Signatories shall take reasonable measures to inform rightsholders about the web crawlers in use and how these crawlers deal with a robots.txt. The information can be disseminated, for example via a web feed. Notably, the 3rd Draft does no longer contain an obligation to publish this information.
GPAI model providers may also obtain datasets from third parties instead of applying web crawling themselves. While the 2nd Draft requested undertaking a copyright due diligence of third-party data sets, the 3rd draft requires to make reasonable efforts to obtain information as to whether web crawlers used to gather the information complied with a robot.txt.
A risk when using AI is that the AI may generate output that infringes copyrights, e.g. by duplicating code or a picture that was found online but is subject to copyright protection, nonetheless.
Signatories shall make reasonable efforts to mitigate such a risk. This is a welcome relief compared to the 2nd Draft, where measures were prescribed to avoid “overfitting”. The draft is now technically more neutral and references reasonable efforts.
Additionally, Signatories shall include a passage in their terms and conditions (or similar documents) for providers of downstream AI systems to prohibit a copyright-infringing use of their GPAI model.

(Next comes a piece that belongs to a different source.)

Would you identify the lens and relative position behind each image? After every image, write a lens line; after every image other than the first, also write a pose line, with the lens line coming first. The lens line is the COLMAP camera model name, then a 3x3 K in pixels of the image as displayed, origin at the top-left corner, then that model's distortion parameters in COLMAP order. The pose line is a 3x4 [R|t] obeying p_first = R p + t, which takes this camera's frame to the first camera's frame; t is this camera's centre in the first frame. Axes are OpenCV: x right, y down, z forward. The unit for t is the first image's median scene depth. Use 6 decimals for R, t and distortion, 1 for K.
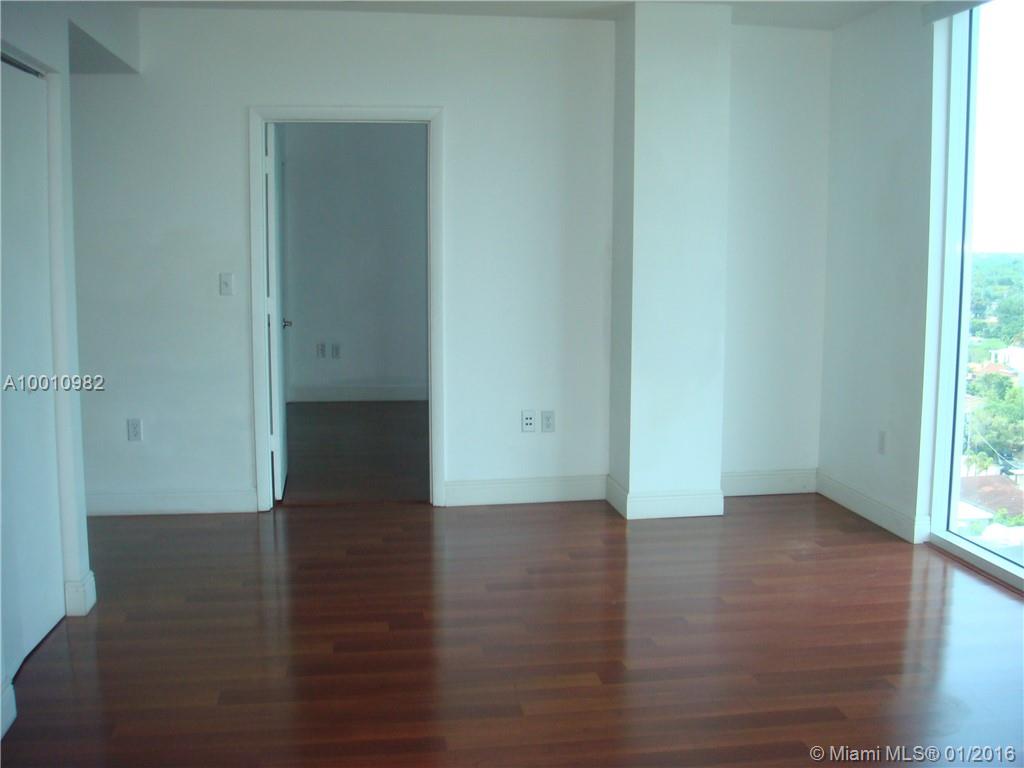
lens RADIAL K [[1066.7, 0, 512.0], [0, 1066.7, 384.0], [0, 0, 1]] dist [-0.181138, 0.157027]
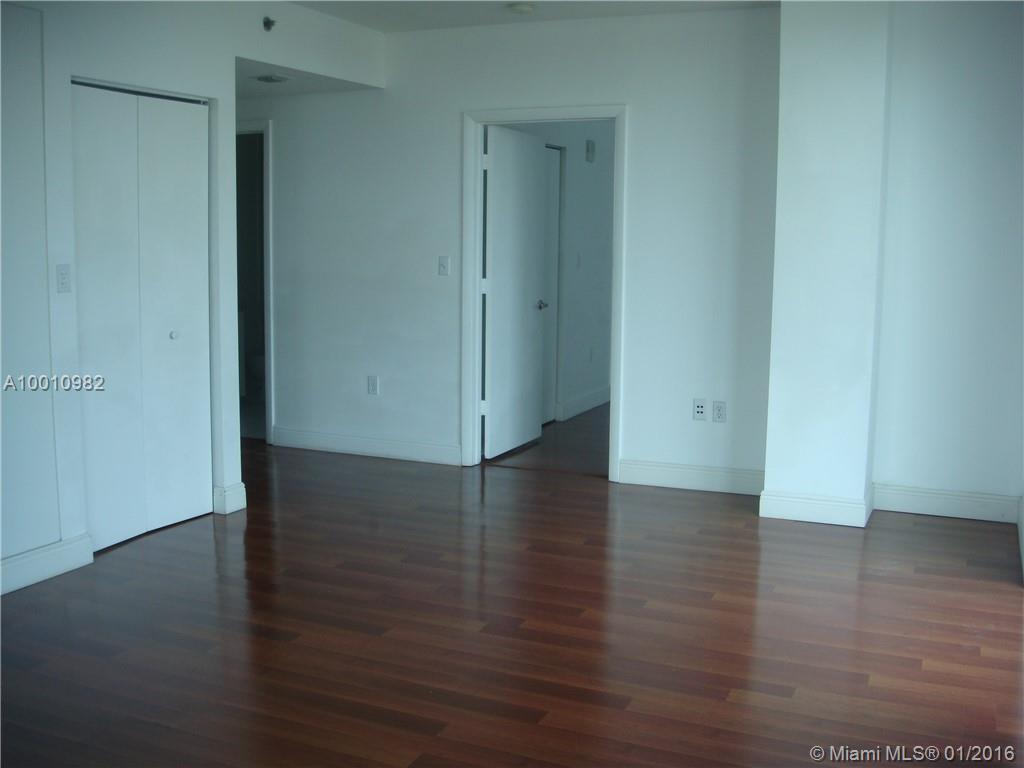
lens RADIAL K [[1066.7, 0, 512.0], [0, 1066.7, 384.0], [0, 0, 1]] dist [-0.181138, 0.157027]
pose [[0.841500, 0.080282, -0.534259, 0.420139], [-0.077974, 0.996591, 0.026942, -0.002671], [0.534601, 0.018986, 0.844891, 0.050998]]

Signatories must provide a point of contact for rightsholders. Additionally, they must implement a mechanism to allow rightsholders to submit complaints about copyright infringements.
Under the 3rd Draft, Signatories may refuse to process complaints that are unfounded or excessive.

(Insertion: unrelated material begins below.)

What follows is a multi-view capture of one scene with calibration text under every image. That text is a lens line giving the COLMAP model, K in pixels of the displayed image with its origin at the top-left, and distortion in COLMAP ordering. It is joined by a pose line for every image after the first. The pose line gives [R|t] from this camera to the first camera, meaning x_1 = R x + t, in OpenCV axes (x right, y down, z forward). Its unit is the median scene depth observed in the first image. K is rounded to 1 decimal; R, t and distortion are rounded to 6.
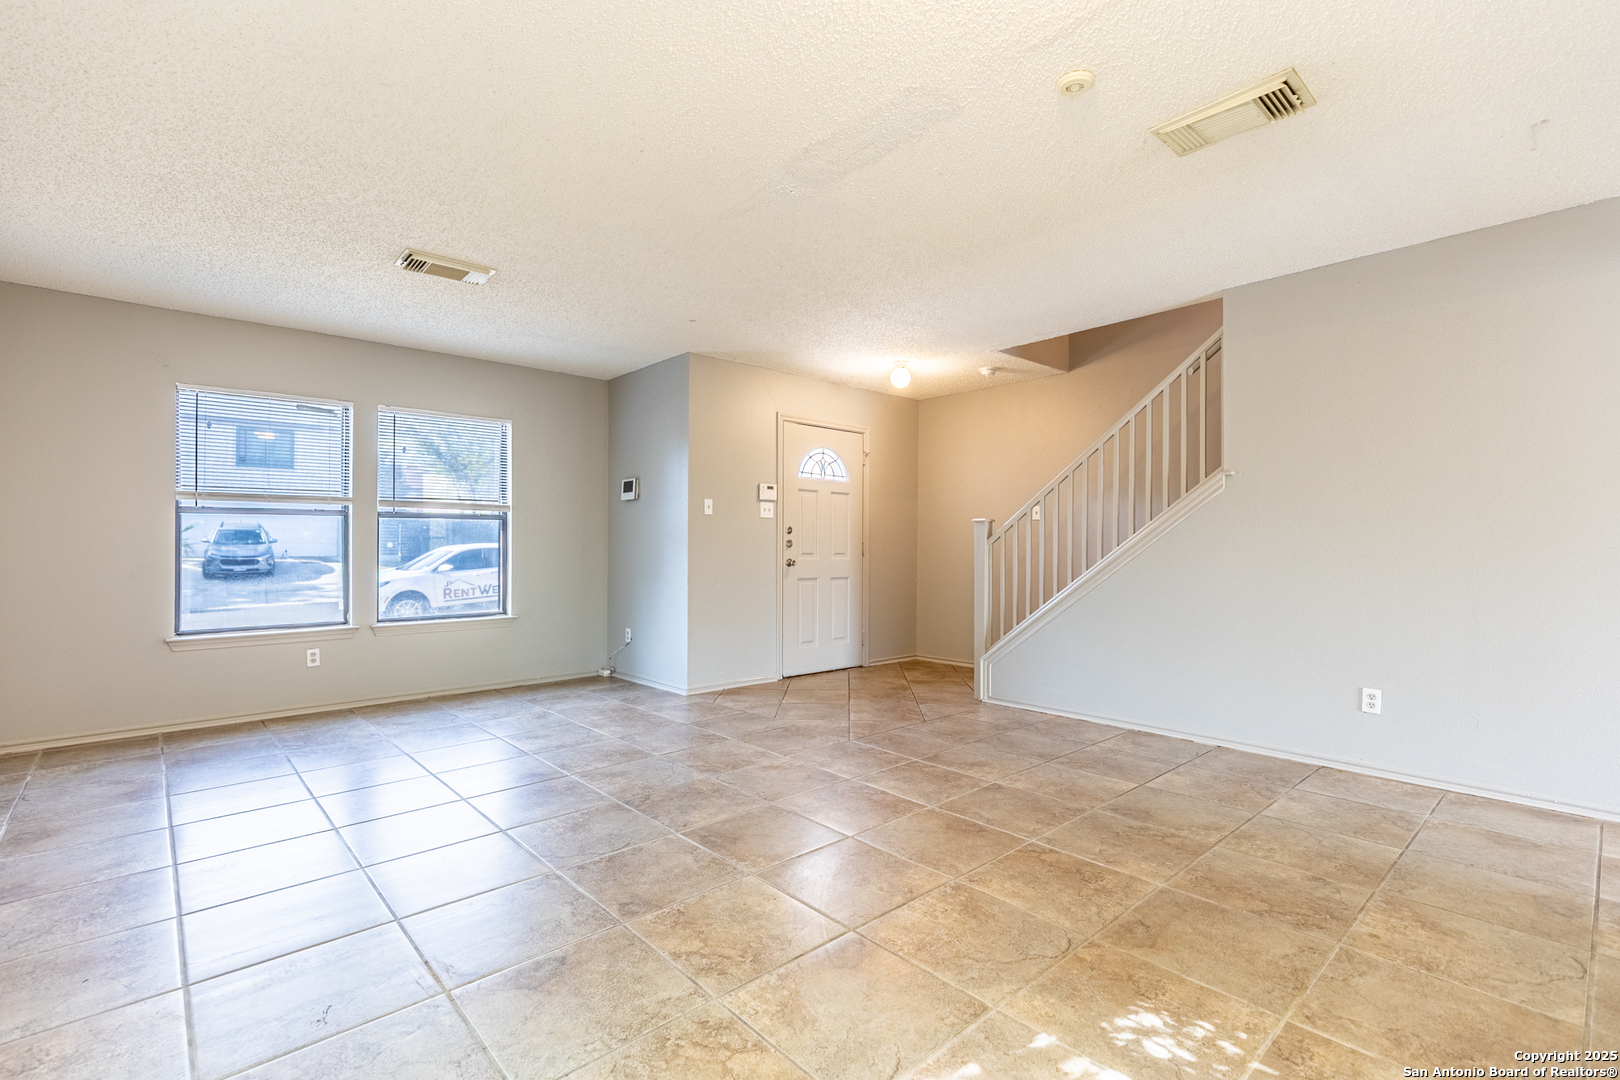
lens RADIAL K [[722.1, 0, 837.0], [0, 722.1, 539.9], [0, 0, 1]] dist [0.015845, -0.000136]
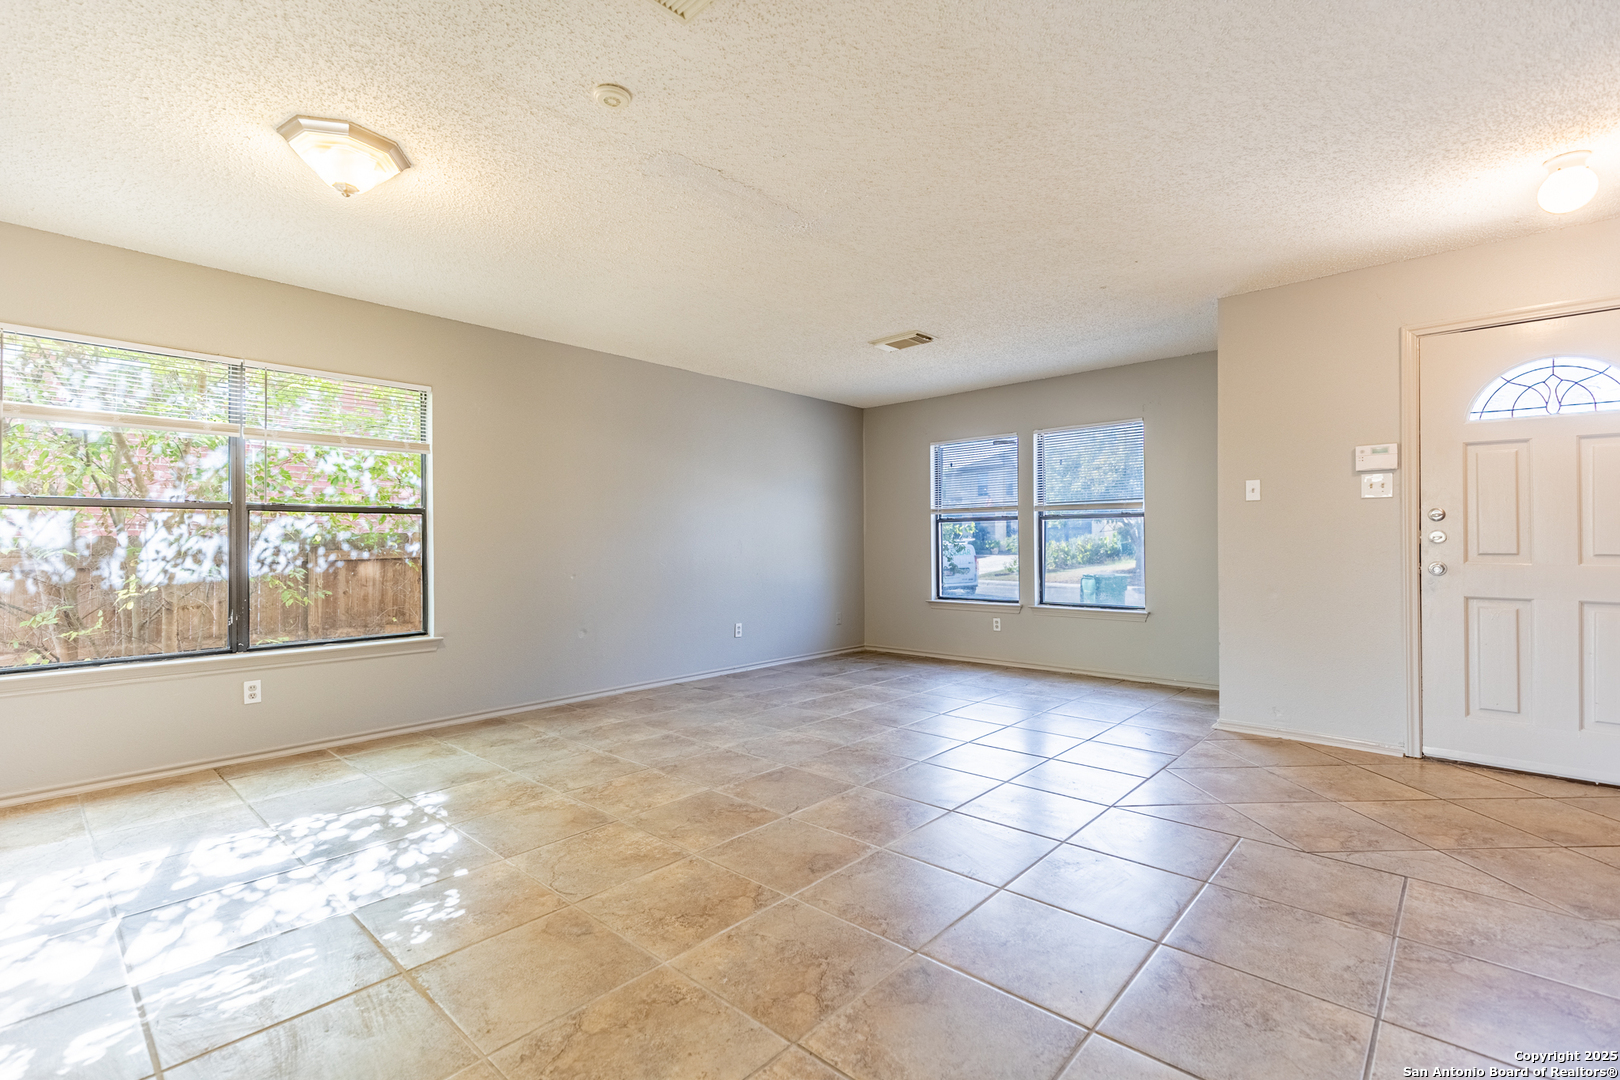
lens RADIAL K [[731.8, 0, 815.6], [0, 731.8, 535.8], [0, 0, 1]] dist [0.006427, 0.000248]
pose [[0.086265, -0.010959, -0.996212, 1.064158], [0.014126, 0.999852, -0.009775, 0.006178], [0.996172, -0.013230, 0.086407, 0.913765]]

Conclusion and recommendations for businesses
The 3rd Draft, compared to the 2nd Draft, holds some reasonable changes that allow businesses to comply with the Code of Practice in an adequateway. This is likely to make it more practicable for businesses to actually use the Code of Practice to comply with the AI Act.
Yet, it must be understood that the Code of Practice still is only a draft and may be subject to substantial change. It is likely but not guaranteed that the EU Commission will approve the final Code of Practice.
The working groups will now receive feedback from stakeholders until 30 March 2025 and present a final version in May 2025.